The etiology and optimal treatment are unknown for angiosarcoma, an aggressive malignant tumor that affects vascular endothelial cells and can be mistaken for benign lesions such as hemangioma. To determine the treatment outcomes of patients with angiosarcoma of the face or scalp treated with a combination of surgery, radiation therapy, and/or chemotherapy. Retrospective study of 55 patients with angiosarcoma of the face or scalp treated between January 1, 1973, and December 31, 2012, at a tertiary-care academic medical institution. Surgery, radiation therapy, and/or chemotherapy. Locoregional control (LRC), recurrence-free survival (RFS), and overall survival (OS). Fifty-five patients had angiosarcoma localized to the face or scalp.
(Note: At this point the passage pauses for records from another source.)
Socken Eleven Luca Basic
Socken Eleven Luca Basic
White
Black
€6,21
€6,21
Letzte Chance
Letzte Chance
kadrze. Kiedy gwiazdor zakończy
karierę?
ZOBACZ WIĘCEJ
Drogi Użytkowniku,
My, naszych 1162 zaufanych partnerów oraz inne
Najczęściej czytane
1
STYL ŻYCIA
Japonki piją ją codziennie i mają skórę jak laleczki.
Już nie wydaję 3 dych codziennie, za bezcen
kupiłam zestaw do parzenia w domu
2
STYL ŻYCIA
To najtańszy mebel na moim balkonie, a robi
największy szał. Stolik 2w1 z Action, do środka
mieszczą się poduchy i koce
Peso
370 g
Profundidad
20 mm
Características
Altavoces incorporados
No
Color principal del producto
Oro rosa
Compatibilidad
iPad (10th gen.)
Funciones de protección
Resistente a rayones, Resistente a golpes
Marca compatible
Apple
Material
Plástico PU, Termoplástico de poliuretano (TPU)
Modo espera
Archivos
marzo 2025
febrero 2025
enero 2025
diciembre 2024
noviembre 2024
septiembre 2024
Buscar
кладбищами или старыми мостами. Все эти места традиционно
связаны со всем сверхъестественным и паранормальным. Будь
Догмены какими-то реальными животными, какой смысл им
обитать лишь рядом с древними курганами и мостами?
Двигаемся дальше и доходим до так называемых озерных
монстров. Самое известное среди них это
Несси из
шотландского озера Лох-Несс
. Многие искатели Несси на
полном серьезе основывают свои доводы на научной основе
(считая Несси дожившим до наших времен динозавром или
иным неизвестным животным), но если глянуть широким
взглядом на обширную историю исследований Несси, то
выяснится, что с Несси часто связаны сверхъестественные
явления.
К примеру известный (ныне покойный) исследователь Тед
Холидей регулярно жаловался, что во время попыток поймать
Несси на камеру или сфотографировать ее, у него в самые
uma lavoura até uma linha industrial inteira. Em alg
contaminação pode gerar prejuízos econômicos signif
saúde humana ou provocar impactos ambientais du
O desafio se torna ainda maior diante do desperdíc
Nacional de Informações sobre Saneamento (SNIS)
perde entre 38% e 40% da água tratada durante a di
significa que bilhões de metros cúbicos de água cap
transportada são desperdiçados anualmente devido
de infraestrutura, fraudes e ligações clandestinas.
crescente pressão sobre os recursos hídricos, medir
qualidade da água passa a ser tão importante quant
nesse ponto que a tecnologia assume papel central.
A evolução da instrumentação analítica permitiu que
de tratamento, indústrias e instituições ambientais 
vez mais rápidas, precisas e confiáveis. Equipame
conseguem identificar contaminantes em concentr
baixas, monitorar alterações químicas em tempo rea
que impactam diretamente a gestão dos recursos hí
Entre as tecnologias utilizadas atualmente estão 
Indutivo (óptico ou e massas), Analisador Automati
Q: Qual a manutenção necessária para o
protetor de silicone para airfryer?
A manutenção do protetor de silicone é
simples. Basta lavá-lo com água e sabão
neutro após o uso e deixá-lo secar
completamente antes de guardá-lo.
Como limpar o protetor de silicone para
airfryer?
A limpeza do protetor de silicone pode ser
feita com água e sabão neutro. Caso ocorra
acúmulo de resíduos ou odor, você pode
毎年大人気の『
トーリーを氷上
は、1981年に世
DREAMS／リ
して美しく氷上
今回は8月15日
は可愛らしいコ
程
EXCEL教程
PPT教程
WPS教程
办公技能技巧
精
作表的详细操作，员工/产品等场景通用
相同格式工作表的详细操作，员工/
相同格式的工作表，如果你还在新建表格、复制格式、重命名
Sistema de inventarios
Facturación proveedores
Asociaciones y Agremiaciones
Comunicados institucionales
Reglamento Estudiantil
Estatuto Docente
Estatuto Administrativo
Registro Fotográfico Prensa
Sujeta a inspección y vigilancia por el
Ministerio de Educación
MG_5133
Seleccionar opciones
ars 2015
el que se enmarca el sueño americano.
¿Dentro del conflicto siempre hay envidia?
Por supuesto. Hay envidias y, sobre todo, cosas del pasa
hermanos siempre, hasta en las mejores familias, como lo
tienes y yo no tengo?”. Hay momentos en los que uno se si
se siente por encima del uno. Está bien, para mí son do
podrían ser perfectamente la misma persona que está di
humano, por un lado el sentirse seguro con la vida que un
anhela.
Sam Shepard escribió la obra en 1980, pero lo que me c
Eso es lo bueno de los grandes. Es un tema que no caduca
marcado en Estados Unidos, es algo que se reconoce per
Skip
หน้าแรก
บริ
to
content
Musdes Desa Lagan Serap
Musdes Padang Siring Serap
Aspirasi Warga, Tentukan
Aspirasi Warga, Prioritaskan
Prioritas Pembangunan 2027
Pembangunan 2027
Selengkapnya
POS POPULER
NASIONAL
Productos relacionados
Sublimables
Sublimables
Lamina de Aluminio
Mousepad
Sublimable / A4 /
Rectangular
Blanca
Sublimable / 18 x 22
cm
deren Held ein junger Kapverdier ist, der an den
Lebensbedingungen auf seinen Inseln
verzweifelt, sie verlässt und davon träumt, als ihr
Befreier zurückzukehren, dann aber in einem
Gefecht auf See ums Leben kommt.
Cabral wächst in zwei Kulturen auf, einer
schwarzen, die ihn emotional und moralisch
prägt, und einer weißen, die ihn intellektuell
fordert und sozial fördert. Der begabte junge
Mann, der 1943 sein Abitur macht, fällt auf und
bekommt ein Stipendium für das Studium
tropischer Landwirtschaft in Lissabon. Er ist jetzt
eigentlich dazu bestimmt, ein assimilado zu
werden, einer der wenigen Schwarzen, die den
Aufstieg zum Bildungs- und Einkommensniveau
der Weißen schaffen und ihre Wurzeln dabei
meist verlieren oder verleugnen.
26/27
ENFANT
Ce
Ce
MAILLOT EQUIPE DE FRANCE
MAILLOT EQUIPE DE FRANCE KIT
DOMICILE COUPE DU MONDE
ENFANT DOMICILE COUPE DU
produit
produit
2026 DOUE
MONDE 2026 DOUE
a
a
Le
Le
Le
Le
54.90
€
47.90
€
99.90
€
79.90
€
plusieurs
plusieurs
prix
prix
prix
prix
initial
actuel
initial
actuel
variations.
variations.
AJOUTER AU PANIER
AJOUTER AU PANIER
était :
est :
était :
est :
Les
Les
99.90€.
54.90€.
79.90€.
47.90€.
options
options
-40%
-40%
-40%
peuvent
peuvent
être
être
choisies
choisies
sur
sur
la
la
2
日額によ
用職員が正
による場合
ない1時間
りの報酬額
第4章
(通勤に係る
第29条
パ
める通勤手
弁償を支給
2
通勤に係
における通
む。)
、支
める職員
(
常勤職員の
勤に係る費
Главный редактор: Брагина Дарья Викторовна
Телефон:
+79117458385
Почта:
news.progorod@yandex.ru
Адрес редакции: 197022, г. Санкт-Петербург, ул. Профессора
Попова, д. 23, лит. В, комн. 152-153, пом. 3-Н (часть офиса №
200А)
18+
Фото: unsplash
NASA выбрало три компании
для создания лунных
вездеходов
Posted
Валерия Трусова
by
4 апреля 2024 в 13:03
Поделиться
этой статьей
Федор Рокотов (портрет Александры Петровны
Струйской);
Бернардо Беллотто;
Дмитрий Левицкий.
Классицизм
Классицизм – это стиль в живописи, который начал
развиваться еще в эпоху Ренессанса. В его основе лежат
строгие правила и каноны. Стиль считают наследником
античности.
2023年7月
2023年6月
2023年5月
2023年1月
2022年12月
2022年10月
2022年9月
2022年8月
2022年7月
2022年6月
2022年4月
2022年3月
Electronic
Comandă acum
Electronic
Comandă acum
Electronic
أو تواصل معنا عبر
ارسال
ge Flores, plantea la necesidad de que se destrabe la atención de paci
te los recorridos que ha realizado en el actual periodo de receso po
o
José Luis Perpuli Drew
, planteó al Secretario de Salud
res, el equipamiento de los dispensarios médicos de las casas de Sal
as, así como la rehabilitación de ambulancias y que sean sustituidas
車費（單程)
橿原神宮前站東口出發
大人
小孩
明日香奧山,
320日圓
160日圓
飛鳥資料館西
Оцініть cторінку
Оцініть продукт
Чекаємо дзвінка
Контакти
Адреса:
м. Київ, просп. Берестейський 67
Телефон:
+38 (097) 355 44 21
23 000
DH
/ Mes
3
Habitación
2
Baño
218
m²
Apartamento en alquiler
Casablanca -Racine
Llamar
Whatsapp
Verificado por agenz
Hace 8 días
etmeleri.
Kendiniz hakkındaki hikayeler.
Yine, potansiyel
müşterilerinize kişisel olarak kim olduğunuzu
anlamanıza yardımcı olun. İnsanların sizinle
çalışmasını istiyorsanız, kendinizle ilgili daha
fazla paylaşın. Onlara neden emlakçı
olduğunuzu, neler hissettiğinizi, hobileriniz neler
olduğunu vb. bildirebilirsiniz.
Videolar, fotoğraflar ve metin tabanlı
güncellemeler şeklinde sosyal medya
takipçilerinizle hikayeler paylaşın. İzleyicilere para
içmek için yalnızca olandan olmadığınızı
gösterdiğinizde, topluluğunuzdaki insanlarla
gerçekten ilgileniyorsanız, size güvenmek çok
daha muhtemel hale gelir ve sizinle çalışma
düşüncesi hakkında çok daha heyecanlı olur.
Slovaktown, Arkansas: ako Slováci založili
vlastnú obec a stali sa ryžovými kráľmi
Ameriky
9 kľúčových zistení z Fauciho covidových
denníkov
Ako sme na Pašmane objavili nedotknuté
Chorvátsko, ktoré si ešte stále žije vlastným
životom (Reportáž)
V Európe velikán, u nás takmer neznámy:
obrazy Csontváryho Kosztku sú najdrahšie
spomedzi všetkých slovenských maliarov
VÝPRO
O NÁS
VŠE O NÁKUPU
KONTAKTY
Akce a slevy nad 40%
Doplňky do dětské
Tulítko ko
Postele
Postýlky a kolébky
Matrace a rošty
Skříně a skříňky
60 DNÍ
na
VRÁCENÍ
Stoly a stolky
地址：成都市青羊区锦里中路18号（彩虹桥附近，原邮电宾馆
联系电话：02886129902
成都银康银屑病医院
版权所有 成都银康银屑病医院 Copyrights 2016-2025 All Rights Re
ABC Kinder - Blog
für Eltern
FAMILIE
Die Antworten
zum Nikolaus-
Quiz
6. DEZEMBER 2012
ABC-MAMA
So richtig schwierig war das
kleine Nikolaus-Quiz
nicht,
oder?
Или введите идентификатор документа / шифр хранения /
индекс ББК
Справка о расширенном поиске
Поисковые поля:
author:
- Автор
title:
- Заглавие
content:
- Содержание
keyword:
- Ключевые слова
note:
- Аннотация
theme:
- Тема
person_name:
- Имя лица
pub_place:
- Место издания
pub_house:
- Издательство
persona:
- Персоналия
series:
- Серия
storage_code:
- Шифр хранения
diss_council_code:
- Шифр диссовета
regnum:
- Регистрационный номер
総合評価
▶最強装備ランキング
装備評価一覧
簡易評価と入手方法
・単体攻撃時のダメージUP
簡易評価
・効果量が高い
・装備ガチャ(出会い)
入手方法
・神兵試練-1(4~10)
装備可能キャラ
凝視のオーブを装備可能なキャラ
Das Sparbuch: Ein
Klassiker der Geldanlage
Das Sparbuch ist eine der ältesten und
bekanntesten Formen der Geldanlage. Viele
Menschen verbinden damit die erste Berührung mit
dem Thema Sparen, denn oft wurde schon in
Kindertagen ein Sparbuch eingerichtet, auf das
Forty of these patients (73%) received a combination of surgery, radiation therapy, and/or chemotherapy. Eight patients (15%) were treated with surgery alone, 1 (2%) with radiation alone, 5 (9%) with chemotherapy alone, and 1 (2%) with observation alone. Median (range) follow-up for surviving patients was 25.2 (4.7-227.1) months. Five-year LRC, RFS, and OS (95% CI) were 18% (7%-32%), 16% (6%-31%), and 38% (21%-54%), respectively. Of 36 patients with failed treatment, 34 had failure in a local and/or regional site. On univariate analysis, the use of multimodality therapy (vs no multimodality therapy) was associated with higher 5-year LRC (95% CI) (20% [3%-37%] vs 11% [0%-29%]; P = .04), higher RFS (19% [2%-36%] vs 10% [0%-27%]; P = .02), and higher OS (46% [26%-66%] vs 16% [0%-43%]; P = .04). Age 70 years or older (vs <70 years) was associated with lower 5-year LRC (95% CI) (5% [0%-14%] vs 48% [23%-74%]; P = .02) and lower RFS (5% [0%-13%] vs 49% [24%-75%]; P = .04). Radiation therapy (vs no radiation therapy) was associated with higher 5-year LRC (95% CI) (20% [3%-36%] vs 12% [0%-32%]; P = .02) and higher RFS (19% [2%-35%] vs 12% [0%-31%]; P = .004). On multivariable analysis, age younger than 70 years (vs ≥70 years) was associated with improved 5-year LRC (95% CI) (48% [23%-74%] vs 5% [0%-14%]; P = .03) and RFS (49% [24%-75%] vs 49% [24%-75%]; P = .04). Multimodality therapy for angiosarcoma is associated with improved LRC, RFS, and OS. Younger patients with resectable disease undergoing multimodality therapy for angiosarcoma had the best clinical outcomes.